Sin embargo, no podía compararse con el miedo que le causó la segunda y apabullante sorpresa. De la superficie en ebullición del Dios Elemental brotó una gran burbuja oscura, que parecía hacerse más y más maligna a medida que aumentaba de tamaño. Cuando reventó, Kymil creyó que su corazón también iba a estallar, pues ante él vio a aquello que para los elfos dorados era el máximo anatema:

Lloth, la diosa oscura de los drows.

La diosa encontró divertido su horror, y la sonrisa que se pintó en su bello rostro era incluso más espeluznante que la amenazadora presencia de Ghaunadar.

—Saludos, lord Kymil —dijo la diosa con voz musical y socarrona—. Tu llamada ha sido escuchada y tus métodos han sido aprobados. Si deseas unirte a aquellos que quieren mal a Siempre Unidos, te sacaremos de esta prisión.

Kymil trató de decir algo, pero comprobó que no podía. Entonces se humedeció los labios, que tenía tan secos como si fueran de pergamino, y lo intentó de nuevo. Pero las palabras que salieron de su boca no eran lo que había esperado decir:

—¿Podrías hacerlo?

—No dudes de mi poder —dijo entre dientes Lloth, y sus ojos carmesíes ardieron de cólera—. Cómo me gustaría ver un draraña dorado. ¡El primero! ¿Te gustaría que te transformara, Kymil Nimesin?

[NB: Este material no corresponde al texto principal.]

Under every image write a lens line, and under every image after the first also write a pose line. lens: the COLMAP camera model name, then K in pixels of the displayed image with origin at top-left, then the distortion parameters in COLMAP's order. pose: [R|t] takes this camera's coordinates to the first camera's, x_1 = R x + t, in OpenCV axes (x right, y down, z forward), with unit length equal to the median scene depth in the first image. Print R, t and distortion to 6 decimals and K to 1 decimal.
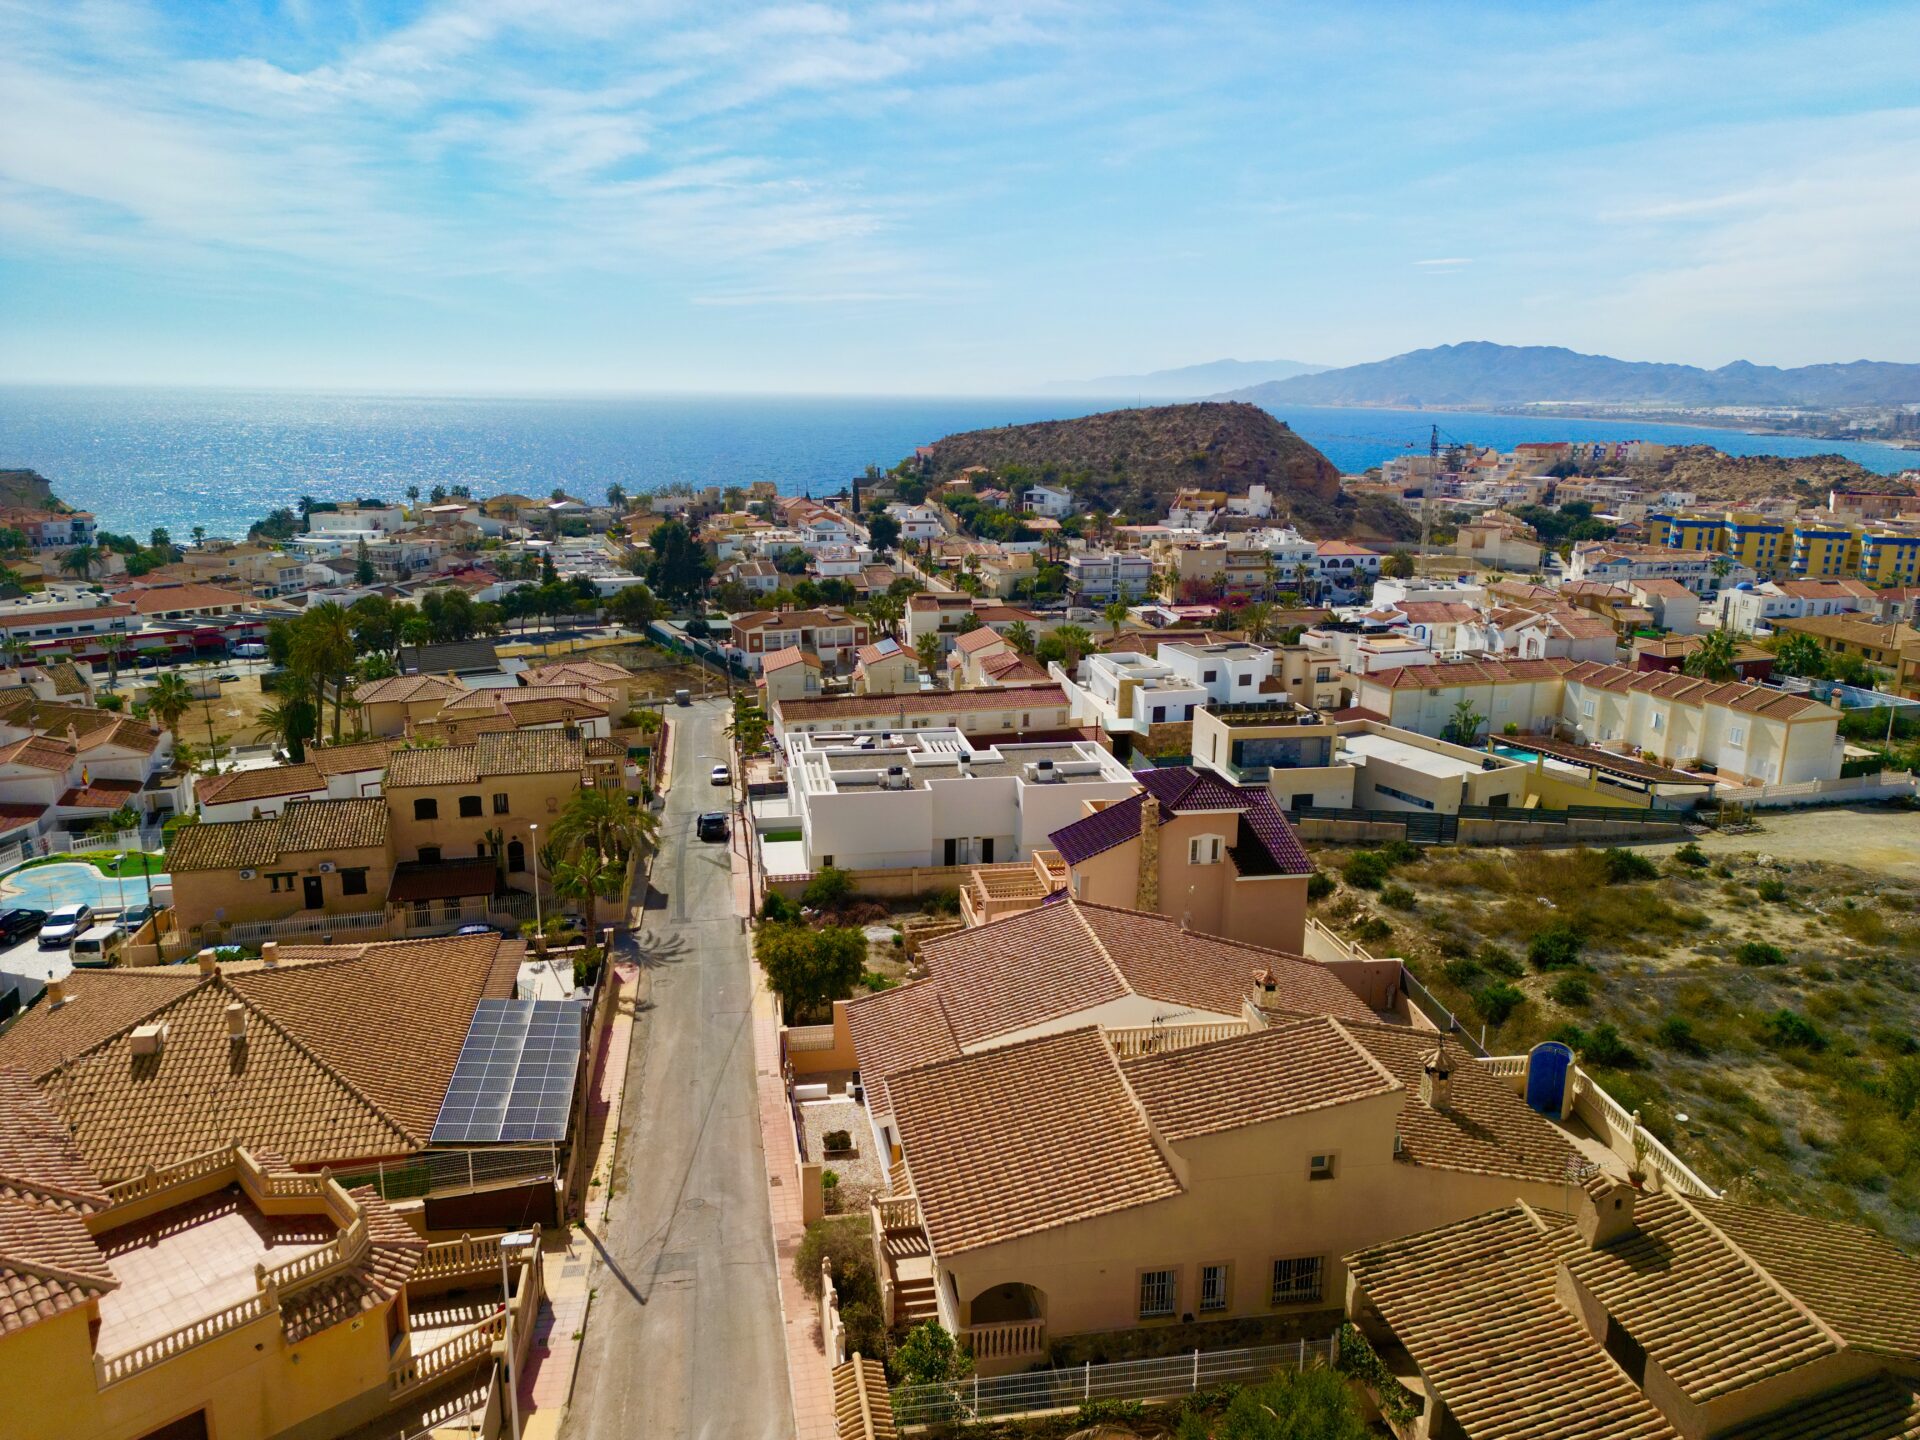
lens RADIAL K [[1341.2, 0, 961.8], [0, 1341.2, 733.6], [0, 0, 1]] dist [0.082429, -0.075082]
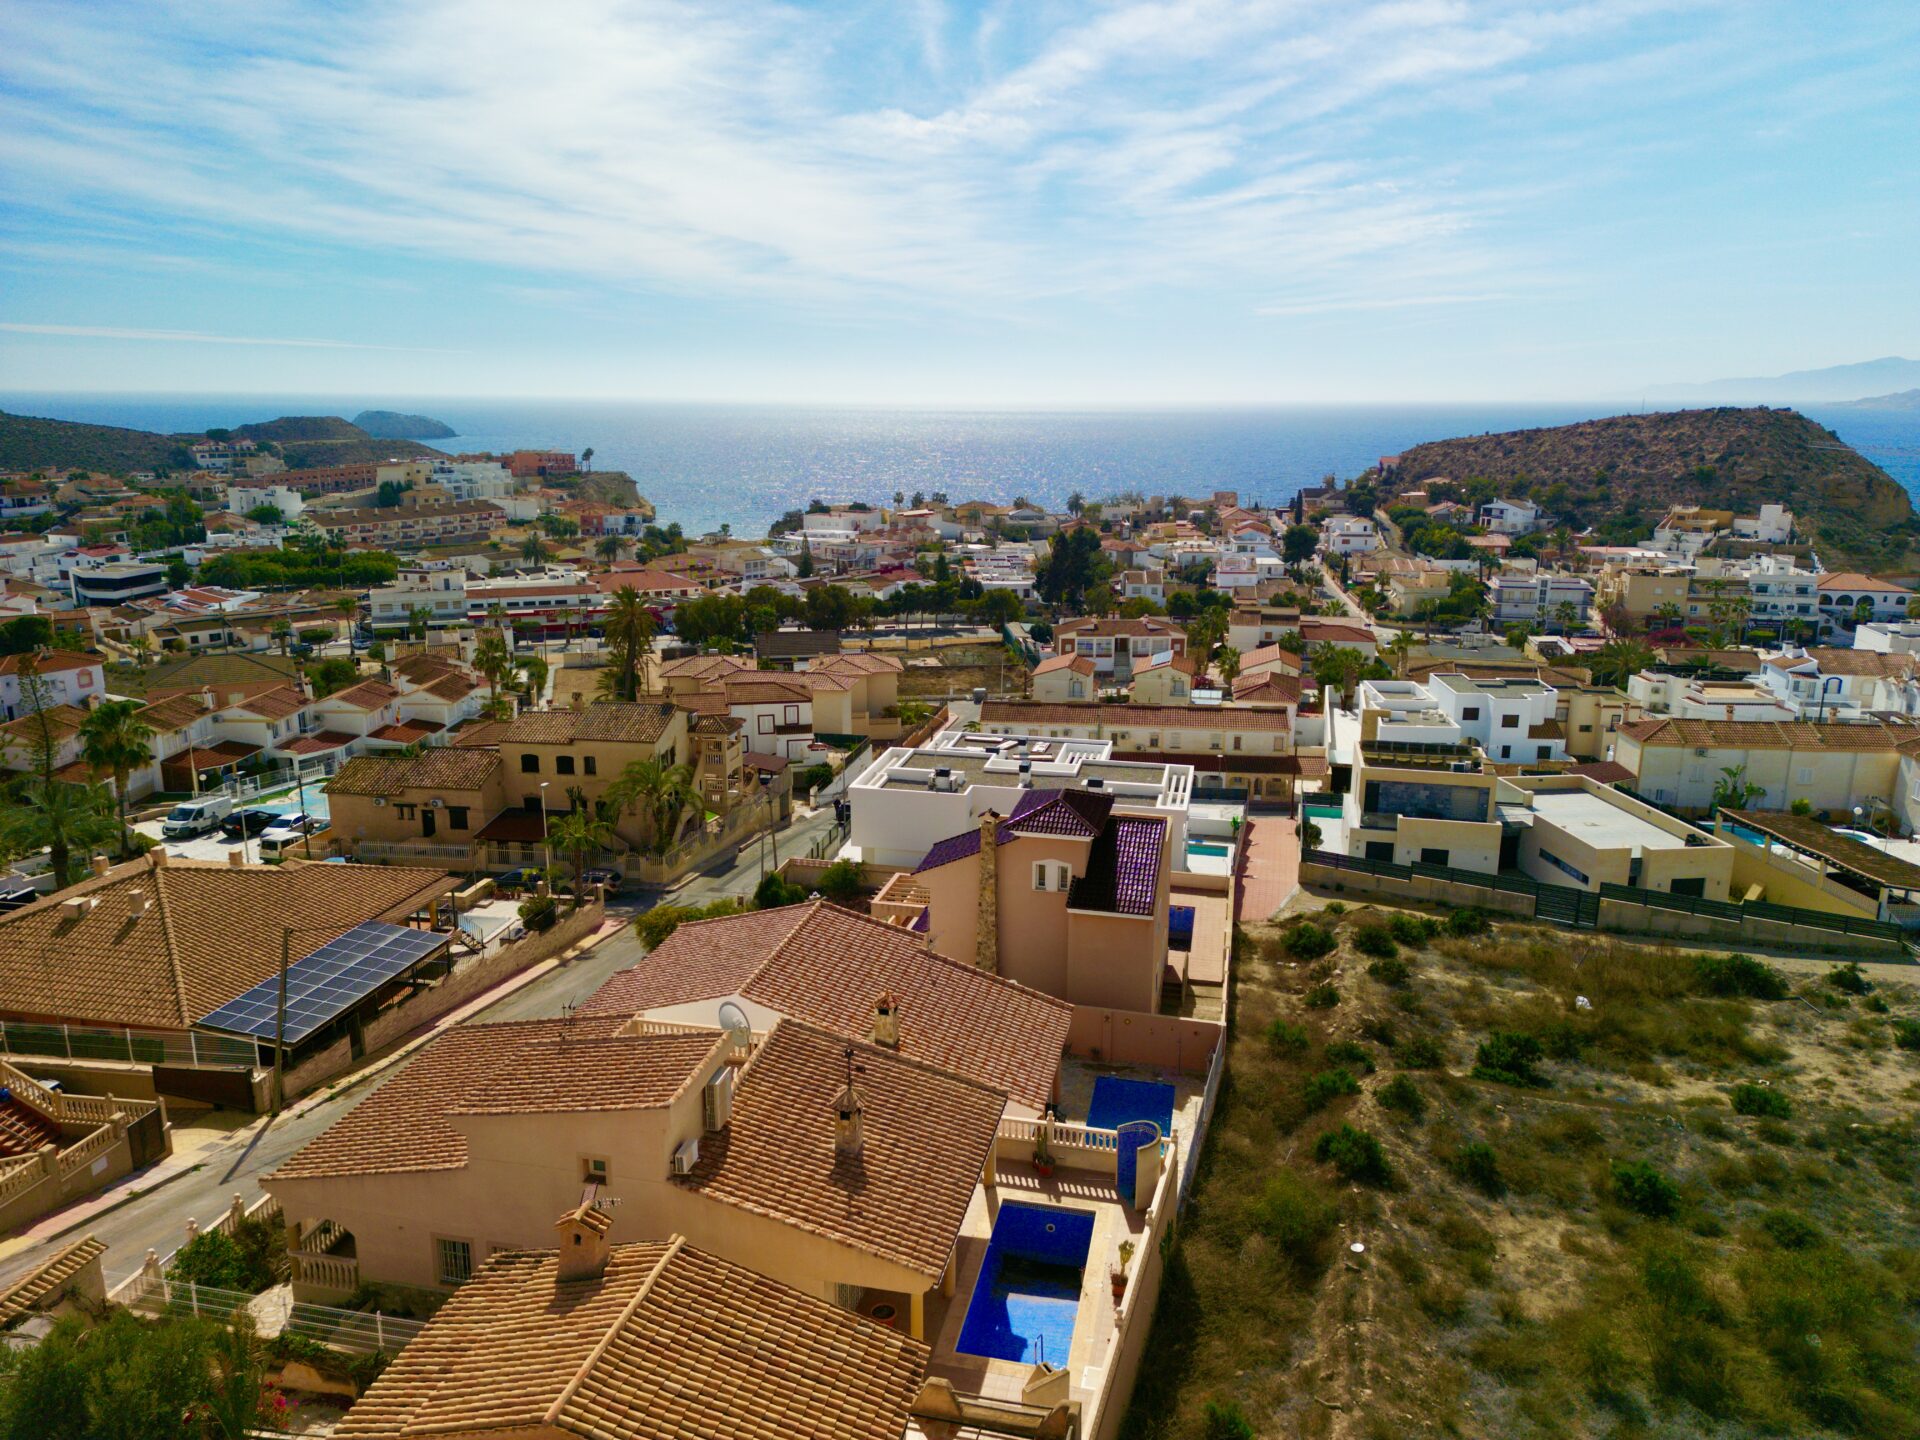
lens RADIAL K [[1341.2, 0, 958.3], [0, 1341.2, 737.2], [0, 0, 1]] dist [0.082429, -0.075082]
pose [[0.923019, 0.088799, -0.374366, 0.339158], [-0.090627, 0.995803, 0.012758, -0.012882], [0.373928, 0.022152, 0.927193, 0.069293]]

El elfo consideró con horror esa amenaza. Los sabios elfos afirmaban que Lloth era capaz de transformar a sus seguidores drows en espantosos seres que eran medio elfos medio arañas. No obstante, no sabía cuál era la posibilidad más terrible: ser transformado o haber caído dentro de la esfera de influencia de Lloth. Kymil nunca había considerado esta eventualidad y, al parecer, tampoco lo habían hecho quienes lo encarcelaron aquí. Pese a todos sus crímenes, nada en la vida de Kymil Nimesin sugería la posibilidad de que pudiera adorar a dioses ajenos al Seldarine. Pero allí estaba Lloth, de una indescriptible hermosura, y que llenaba la cámara con su irresistible y oscuro poder.

—No dudo de ti —logró decir el elfo.

—Bien —ronroneó la diosa—. Entonces escucha. Te l i beraremos de esta cárcel a condición de que vayas a donde nosotros no podemos ir. Los dioses del Seldarine no permitirán que nosotros ataquemos Siempre Unidos directamente, pero tú puedes reunir elfos que pueden hacerlo, y lo harán.

—Pero ¿cómo? —inquirió Kymil—. Hay pocos elfos en el mundo que no estén dispuestos a matarme con sólo verme.

—Hay otros mundos y muchos elfos que los habitan. —La diosa rió al ver la perplejidad que reflejaba el rostro de Kymil.

—Ah, los elfos de Faerie estáis tan enamorados de vosotros mismos, tan empeñados en pensar que sois el único Pueblo que habéis olvidado vuestra propia historia —se mofó Lloth—. Llegasteis a Toril como invasores, dispuestos a echar a los que llegaron antes que vosotros. ¿Crees realmente que sois los únicos elfos que piensan algo así?